* Extracto de la fuente *
──────────
Al caer el sol, Solalinde invitó a quien quisiera pedir posada de esa noche de diciembre. Todos quisieron. La posada es la celebración cristiana de aquella noche en la que José y María se vieron obligados a pedir posada en Belén, pues María estaba a punto de parir. Esa historia tiene un final feliz: el posadero los hizo pasar. Olga escuchó aquello y dijo: “qué bueno fuera que así nos recibieran los gringos. Yo me pondría a llorar”. Víctor le dio una dosis de realidad: “pero ni mierda que nos van a recibir así”. “Bueno —dijo ella— con que no me dejés tirada en el camino”. “Jamás, ni vos a mí”, contestó el ex dealer. “Jamás”, dijo ella.
Junto al sacerdote había otro de aspecto rudo. Era el estadounidense Jon Pops, un hombre de más de 60 años, de espaldas anchas y casi dos metros de altura, que ayuda a Solalinde a administrar el albergue. Una vez terminada la posada, el padre Pops hizo uso de su mal español para despedirlos a todos con una bendición hecha a la medida: “que el señor los haga invisibles”. Anochecía, y Olga y Víctor se unieron al grupo que abandonaba el albergue rumbo a la vía.
Minutos más tarde, un hombre corría entre los vagones del tren como una sombra enloquecida. “¡Bajen, bajen todos, habrá retén más adelante!”. Era Solalinde.
ALEJANDRO SOLALINDE
El cura tiene instalada una red informal de inteligencia diseñada para anticipar retenes migratorios. Desde su llegada a Ixtepec, a principios de 2006, Solalinde se dedicó a tocar las puertas de aquellas personas que podrían serle útiles: los dueños de los chalet que circundan las vías, los propietarios de una granja de pollos, los taxistas del lugar, algunos policías municipales… Luego su nombre se hizo conocido en los alrededores. Si alguien tenía alguna denuncia sobre el trato a migrantes, sabía a quién recurrir.
Antes de que el tren sobre el que Olga y Víctor iban a viajar, un taxista desconocido llegó apurado a Ixtepec preguntando por ese sacerdote amigo de los migrantes. Traía un mensaje urgente: adelante, a media hora en tren, en el pueblo de Chivela, el Instituto Nacional de Migración había instalado un operativo para ordenar a la máquina que se detuviera con el fin de detener a los indocumentados que viajaran colgados de él. Solalinde funciona así: acción–reacción. Para el caso: la acción equivale al mensaje del taxista, y la reacción, a correr gritando entre los vagones.
Pese a las advertencias del cura, sólo ocho personas volvieron cabizbajos al albergue. El resto prefirió creerle al empleado del tren que aseguraba que no había recibido ninguna notificación de que tendría que parar en Chivela. El tren se fue. Para Solalinde, el trabajo apenas empezaba: “Vámonos en su carro —nos pidió— que el mío ya lo conocen”. Nuestro Toyota modelo 88, a petición del cura, no registró menos de 120 kilómetros por hora en el trayecto de unos 40 minutos hasta Chivela. Solalinde iba ansioso por llegar. “Sigue, sigue, hay que llegar, no sea que estén maltratando a la gente”.
──────────
* Extracto de datos *
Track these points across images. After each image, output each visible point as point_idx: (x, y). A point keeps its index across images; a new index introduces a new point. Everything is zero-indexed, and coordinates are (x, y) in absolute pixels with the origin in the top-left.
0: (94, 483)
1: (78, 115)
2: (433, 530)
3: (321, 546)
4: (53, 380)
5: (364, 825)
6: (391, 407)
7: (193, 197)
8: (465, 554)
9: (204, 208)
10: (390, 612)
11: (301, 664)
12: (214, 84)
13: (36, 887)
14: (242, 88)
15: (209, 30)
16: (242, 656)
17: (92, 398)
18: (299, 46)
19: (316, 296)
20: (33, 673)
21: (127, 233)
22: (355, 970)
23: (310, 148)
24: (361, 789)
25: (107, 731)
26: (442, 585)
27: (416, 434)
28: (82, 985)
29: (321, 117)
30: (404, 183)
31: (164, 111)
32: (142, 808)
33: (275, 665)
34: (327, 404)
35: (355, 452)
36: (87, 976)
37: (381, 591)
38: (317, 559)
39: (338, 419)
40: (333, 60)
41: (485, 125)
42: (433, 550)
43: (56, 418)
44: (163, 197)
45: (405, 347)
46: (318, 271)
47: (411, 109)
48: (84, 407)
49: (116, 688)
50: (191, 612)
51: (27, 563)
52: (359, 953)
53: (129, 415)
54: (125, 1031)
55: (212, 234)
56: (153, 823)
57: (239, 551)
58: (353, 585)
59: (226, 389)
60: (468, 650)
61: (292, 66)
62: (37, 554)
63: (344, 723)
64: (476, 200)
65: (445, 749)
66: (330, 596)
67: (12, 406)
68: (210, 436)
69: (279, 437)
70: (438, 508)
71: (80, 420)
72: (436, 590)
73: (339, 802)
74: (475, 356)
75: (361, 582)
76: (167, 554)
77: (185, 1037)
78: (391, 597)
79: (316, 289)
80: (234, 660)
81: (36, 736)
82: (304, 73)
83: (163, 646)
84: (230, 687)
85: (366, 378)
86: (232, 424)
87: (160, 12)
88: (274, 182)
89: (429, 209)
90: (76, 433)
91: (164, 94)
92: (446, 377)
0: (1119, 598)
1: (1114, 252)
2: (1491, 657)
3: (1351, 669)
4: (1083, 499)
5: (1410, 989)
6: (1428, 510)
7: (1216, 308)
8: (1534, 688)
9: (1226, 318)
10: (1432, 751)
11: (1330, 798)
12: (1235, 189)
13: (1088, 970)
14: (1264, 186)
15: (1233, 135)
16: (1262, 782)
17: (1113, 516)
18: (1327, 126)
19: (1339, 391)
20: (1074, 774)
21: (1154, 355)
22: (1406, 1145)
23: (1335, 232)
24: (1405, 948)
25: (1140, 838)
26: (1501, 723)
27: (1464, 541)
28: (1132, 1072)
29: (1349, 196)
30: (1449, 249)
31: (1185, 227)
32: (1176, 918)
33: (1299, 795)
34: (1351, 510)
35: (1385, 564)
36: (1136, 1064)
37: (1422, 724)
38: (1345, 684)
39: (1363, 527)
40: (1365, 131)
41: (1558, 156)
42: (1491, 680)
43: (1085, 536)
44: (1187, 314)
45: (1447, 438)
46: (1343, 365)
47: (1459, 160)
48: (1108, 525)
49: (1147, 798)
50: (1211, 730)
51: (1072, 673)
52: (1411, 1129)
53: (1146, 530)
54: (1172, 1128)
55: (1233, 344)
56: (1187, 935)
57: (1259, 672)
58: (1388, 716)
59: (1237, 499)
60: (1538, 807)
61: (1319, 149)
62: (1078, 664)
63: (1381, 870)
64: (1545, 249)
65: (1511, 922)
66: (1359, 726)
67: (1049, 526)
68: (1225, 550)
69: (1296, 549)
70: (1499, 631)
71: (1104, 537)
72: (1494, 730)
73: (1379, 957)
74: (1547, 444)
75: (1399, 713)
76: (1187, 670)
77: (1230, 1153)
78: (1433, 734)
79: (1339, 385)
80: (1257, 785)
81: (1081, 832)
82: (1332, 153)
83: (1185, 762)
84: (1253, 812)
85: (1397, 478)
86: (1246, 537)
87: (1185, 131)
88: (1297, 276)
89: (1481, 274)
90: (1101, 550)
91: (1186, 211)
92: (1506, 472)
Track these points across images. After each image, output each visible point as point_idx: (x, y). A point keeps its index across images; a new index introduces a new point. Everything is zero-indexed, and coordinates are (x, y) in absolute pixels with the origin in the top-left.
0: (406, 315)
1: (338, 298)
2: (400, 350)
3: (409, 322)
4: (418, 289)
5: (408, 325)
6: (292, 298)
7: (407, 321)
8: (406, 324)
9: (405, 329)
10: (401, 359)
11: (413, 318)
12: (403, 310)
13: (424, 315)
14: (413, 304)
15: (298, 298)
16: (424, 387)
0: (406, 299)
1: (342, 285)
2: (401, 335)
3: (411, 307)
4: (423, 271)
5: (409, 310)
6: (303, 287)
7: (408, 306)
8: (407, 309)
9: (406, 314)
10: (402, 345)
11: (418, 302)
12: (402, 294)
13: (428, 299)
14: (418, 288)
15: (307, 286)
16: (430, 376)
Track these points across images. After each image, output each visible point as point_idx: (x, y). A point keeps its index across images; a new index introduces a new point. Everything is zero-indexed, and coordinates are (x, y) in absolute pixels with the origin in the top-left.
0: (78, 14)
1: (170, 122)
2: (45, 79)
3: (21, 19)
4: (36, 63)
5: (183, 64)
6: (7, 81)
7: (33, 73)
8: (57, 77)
──────────
* Consigna A *
Según el fragmento sobre Solalinde, ¿en qué pueblo había montado el Instituto Nacional de Migración un operativo para detener el tren?
* Consigna B *
Continúa el fragmento sobre Solalinde a partir de su última frase.
Las entradas son un material independiente del fragmento sobre Solalinde.

* Resultado A *
En Chivela.

* Resultado B *
Llegamos y Chivela se veía como Ixtepec: oscuro, enmontañado, partido por dos rieles de acero. “¡Ahí están!”, anunció el cura, cuando ya unos ocho policías encañonaban el auto con sus M–16. Un agente nos obligó a bajar del carro y a poner las manos sobre un muro, mientras otros nos iluminaban con sus lámparas sin dejar de apuntarnos. En unos segundos el sacerdote saltó del coche: “¡Cómo que contra la pared! Soy Alejandro Solalinde, y ellos son periodistas”, gritó apartando cañones. La cara del subdelegado cambió, y el “regístrenlos” se convirtió en un “perdón, padre, no lo habíamos visto”.
Así, como esa noche, luce Solalinde en acción que saltaba como cabra en aquella oscuridad llena de fusiles. Se abrió paso entre los más de 70 policías hasta llegar al grupo de 22 migrantes detenidos. Todos sentados y rodeados. Su viaje hacia el norte había terminado. “¿Los han maltratado?”, preguntó. Y nadie respondió ante los policías. Los agentes de migración los subieron a las camionetas y se los llevaron. Pasarían dos días en una estación migratoria hasta ser deportados.
Solalinde nos pidió seguir circulando por las calles de Chivela, buscando a aquellos que habían escapado del retén migratorio. Entonces apareció un muchacho guatemalteco. Vio las luces del coche y abrió los ojos con horror, como lo haría cualquiera al que le pisan los talones más de 70 hombres armados. Parecía recién salido de una pesadilla, una en la que el tren donde viajaba se detuvo de pronto y en la que aparecieron hombres con sus lámparas y sus gritos. Una pesadilla donde él era la presa. La incertidumbre le desbordaba el rostro. Nos preguntó por dónde se salía a la carretera, tomó el billete que le alargamos y se fue con su miedo por las calles de aquel pueblo.
Nosotros seguimos buscando prófugos por los rincones de Chivela, voceando en la oscuridad. Pero ellos estarían por los montes, ocultos entre la breña.
“Así es esto, hijos, así toca, no podemos llevarlo”, dijo Solalinde, acostumbrado a tener que dejar gente en la oscuridad, porque no hay de otra.
La adrenalina tarda en desaparecer. El cura hablaba de fusiles cercanos a su cabeza, de migrantes heridos, de golpizas que le dieron los policías municipales, de amenazas de muerte, de cuando le ganó a la migra, de cuando su red funcionó. Sus ojos empezaron a cerrarse y su cabeza se reclinaba. “son 62 años, hijos, no es lo mismo que tener 20”, se justificó Solalinde sin darse cuenta de la modestia. Dos noches antes había dormido tres horas, la noche anterior durmió cinco. Eran las 2 de la madrugada.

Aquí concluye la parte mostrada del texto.